LOS ANGELES - Robert Goulet, the handsome, big-voiced baritone whose Broadway debut in "Camelot" launched an award-winning stage and recording career, has died. He was 73.
The singer died Tuesday morning in a Los Angeles hospital while awaiting a lung transplant, said Goulet spokesman Norm Johnson.
He had been awaiting a lung transplant at Cedars-Sinai Medical Center in Los Angeles after being found last month to have a rare form of pulmonary fibrosis.
Goulet had remained in good spirits even as he waited for the transplant, said Vera Goulet, his wife of 25 years.
"Just watch my vocal cords," she said he told doctors before they inserted a breathing tube.
He became a hit with American TV viewers with appearances on "The Ed Sullivan Show" and other programs. Sullivan labeled him the "American baritone from Canada," where he had already been a popular star in the 1950s, hosting his own TV show called "General Electric's Showtime."
Goulet won a Grammy Award in 1962 as best new artist and made the singles chart in 1964 with "My Love Forgive Me."
"When I'm using a microphone or doing recordings I try to concentrate on the emotional content of the song and to forget about the voice itself," he told The New York Times in 1962.

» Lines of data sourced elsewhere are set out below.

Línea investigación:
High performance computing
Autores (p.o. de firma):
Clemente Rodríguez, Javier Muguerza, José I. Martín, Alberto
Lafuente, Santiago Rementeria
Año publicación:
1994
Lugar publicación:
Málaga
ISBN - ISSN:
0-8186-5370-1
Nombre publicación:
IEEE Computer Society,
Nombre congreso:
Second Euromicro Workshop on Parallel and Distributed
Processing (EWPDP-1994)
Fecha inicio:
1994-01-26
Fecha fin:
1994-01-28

"Sometimes I think that if you sing with a big voice, the people in the audience don't listen to the words, as they should," he told the paper. "They just listen to the sound."
Goulet had no problems poking fun at his own fame, appearing recently in an Emerald Nuts commercial in which he "messes" with the stuff of dozing office workers, and lending his name to Goulet's SnoozeBars. Goulet also has been sent up by Will Ferrell on "Saturday Night Live."
"You have to have humor and be able to laugh at yourself," Goulet said in a biography on his Web site.